Diren Kazova: Mağazadan Çok Paylaşım ve Dayanışma Merkezi
Serdal Işık/etha
Çarşamba yürüyüşleriyle başlayıp patronsuz üretime kadar gelen Kazova deneyimi, "Diren Kazova" mağazasının açılmasıyla yeni bir aşamaya geçti. İşçilerin yönettiği fabrikada üretilen kazaklar, Diren Kazova mağazasında uygun fiyatlara satılıyor. İşçiler, "Yapacağımız şeyleri paylaşım adına yapacağız" diyor.
Kazova işçileri, Diren Kazova Kazak ve Kültür Merkezi'nde ürettikleri ürünleri satmaya çalışıyor.
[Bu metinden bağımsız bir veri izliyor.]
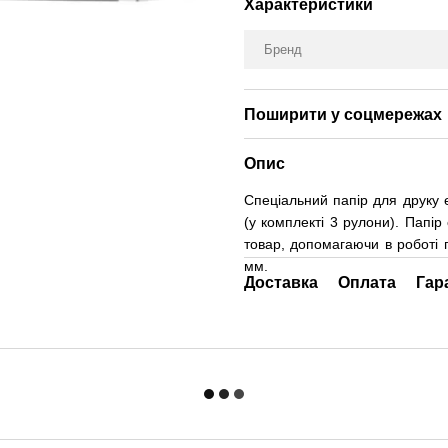
Характеристики
Бренд
Поширити у соцмережах
Опис
Спеціальний папір для друку 
(у комплекті 3 рулони). Папі
товар, допомагаючи в роботі 
мм.
Доставка
Оплата
Гар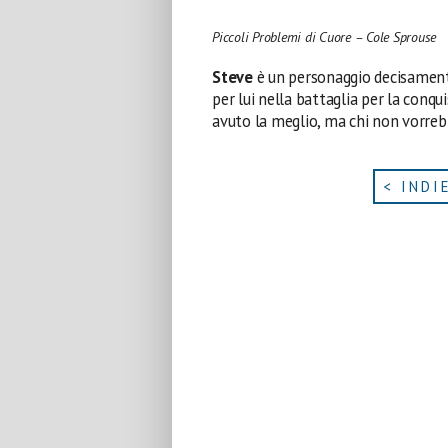
Piccoli Problemi di Cuore – Cole Sprouse
Steve
è un personaggio decisament
per lui nella battaglia per la conqu
avuto la meglio, ma chi non vorreb
< INDI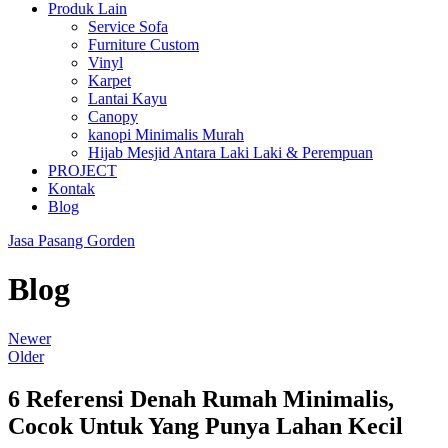
Produk Lain
Service Sofa
Furniture Custom
Vinyl
Karpet
Lantai Kayu
Canopy
kanopi Minimalis Murah
Hijab Mesjid Antara Laki Laki & Perempuan
PROJECT
Kontak
Blog
Jasa Pasang Gorden
Blog
Newer
Older
6 Referensi Denah Rumah Minimalis,
Cocok Untuk Yang Punya Lahan Kecil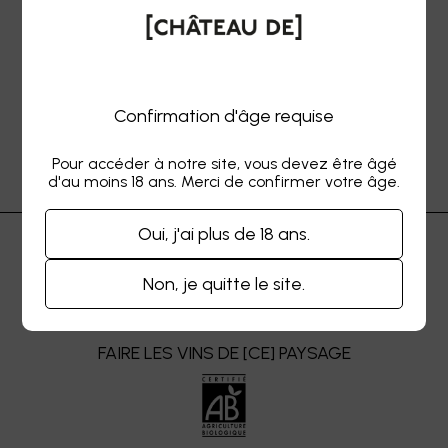
EXPRESSION DES CÉPAGES SUR [
NOS TERROIRS ]
Confirmation d'âge requise
Pour accéder à notre site, vous devez être âgé
d'au moins 18 ans. Merci de confirmer votre âge.
Oui, j'ai plus de 18 ans.
EN
Non, je quitte le site.
FAIRE LES VINS DE [CE] PAYSAGE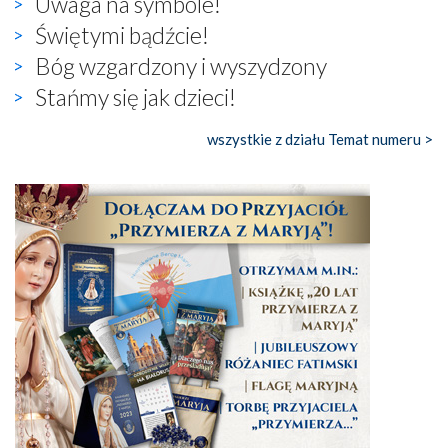
Uwaga na symbole!
Świętymi bądźcie!
Bóg wzgardzony i wyszydzony
Stańmy się jak dzieci!
wszystkie z działu Temat numeru >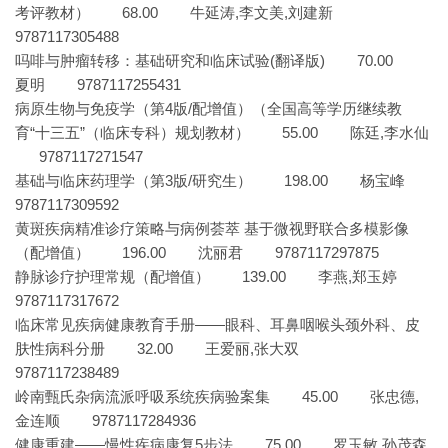
考评教材） 68.00 牛延涛,李文美,刘建新
9787117305488
吗啡与肿瘤转移：基础研究和临床试验(翻译版) 70.00
夏明 9787117255431
病原生物与免疫学（第4版/配增值）（全国高等学历继续教
育“十三五”（临床专科）规划教材） 55.00 陈廷,李水仙
9787117271547
基础与临床药理学（第3版/研究生） 198.00 杨宝峰
9787117309592
黄斑疾病精准诊疗策略与病例荟萃 基于微视野联合多模影像
（配增值） 196.00 沈丽君 9787117297875
静脉诊疗护理常规（配增值） 139.00 李燕,郑玉婷
9787117317672
临床常见疾病健康教育手册——眼科、耳鼻咽喉头颈外科、皮
肤性病科分册 32.00 王爱丽,张大双
9787117238489
岭南甄氏杂病流派呼吸系统疾病验案集 45.00 张忠德,
金连顺 9787117284936
健康重建——慢性疾病康复5步法 75.00 罗玉敏,孙茂森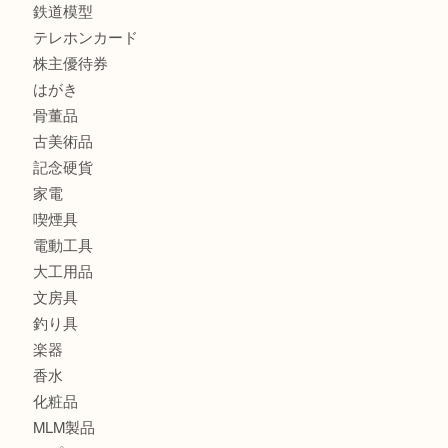
全て
貴金属
宝石
金製品
銀製品
バッグ
財布
ブランド
時計
カメラ
食器
金貨
記念メダル
古銭
切手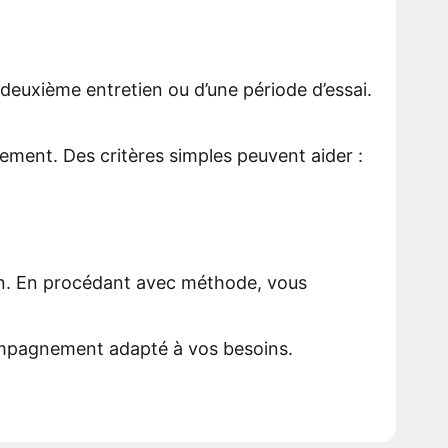
n deuxième entretien ou d’une période d’essai.
ement. Des critères simples peuvent aider :
tion. En procédant avec méthode, vous
compagnement adapté à vos besoins.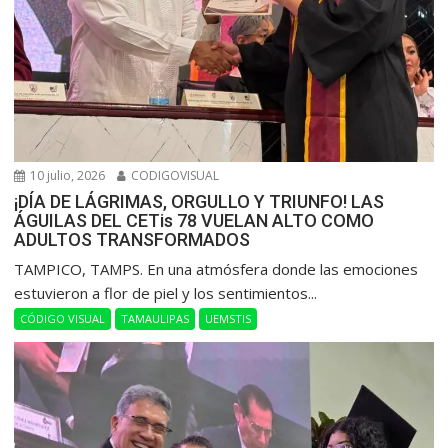
10 julio, 2026
CODIGOVISUAL
¡DÍA DE LÁGRIMAS, ORGULLO Y TRIUNFO! LAS
ÁGUILAS DEL CETis 78 VUELAN ALTO COMO
ADULTOS TRANSFORMADOS
​TAMPICO, TAMPS. En una atmósfera donde las emociones
estuvieron a flor de piel y los sentimientos...
CÓDIGO VISUAL
TAMAULIPAS
UEMSTIS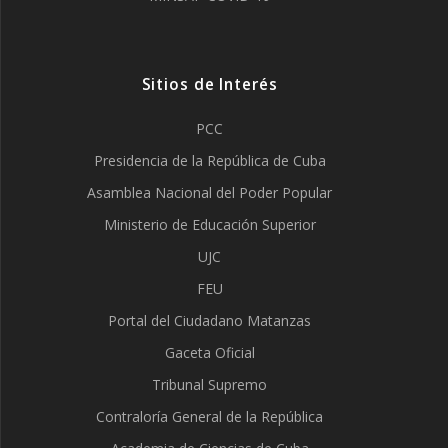
Sitios de Interés
PCC
Presidencia de la República de Cuba
Asamblea Nacional del Poder Popular
Ministerio de Educación Superior
UJC
FEU
Portal del Ciudadano Matanzas
Gaceta Oficial
Tribunal Supremo
Contraloría General de la República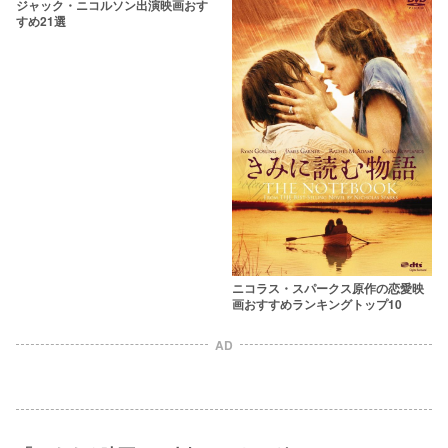
ジャック・ニコルソン出演映画おす
すめ21選
ニコラス・スパークス原作の恋愛映
画おすすめランキングトップ10
AD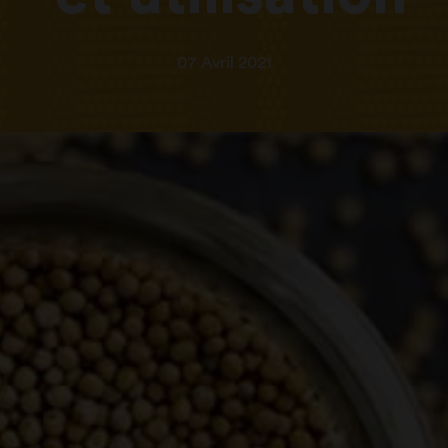
07 Avril 2021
Kıt kanaat geçinen işçiler piyasada 200-300 TL'ye satılan kazakları 50 TL'ye satıyor.
Mağazaya girdiğimizde dikkatimi ilk yerlere döşenen parke taşları çekti. "Bu taşları niye döşediniz" diye sorduğumuzda, işçiler taşların sanatçılar tarafından döşendiğini belirtti. Duvarlardaki resimlerde oldukça dikkat çekici. Sanatçıların yaptığı ilginç dekor dikkat çekici olduğu kadar göz doldurucu. Mağazaya gelenlerin ilk sorduğu, "Bunlar niye böyle, niye böyle yapmışlar?" Duvarlarda Kızıltepe şehitleri, Dursun Karataş, Hrant Dink ile Gezi isyanı ile 1 Mayıs fotoğrafları ile Gezi isyanında yaşamını yitirenlerin resimleri de yer alıyor. Duvarlara asılı olanlar arasında en dikkat çeken Kazova direnişinden kareler ve "Kazova ilmek ilmek emek demektir" yazılı şal.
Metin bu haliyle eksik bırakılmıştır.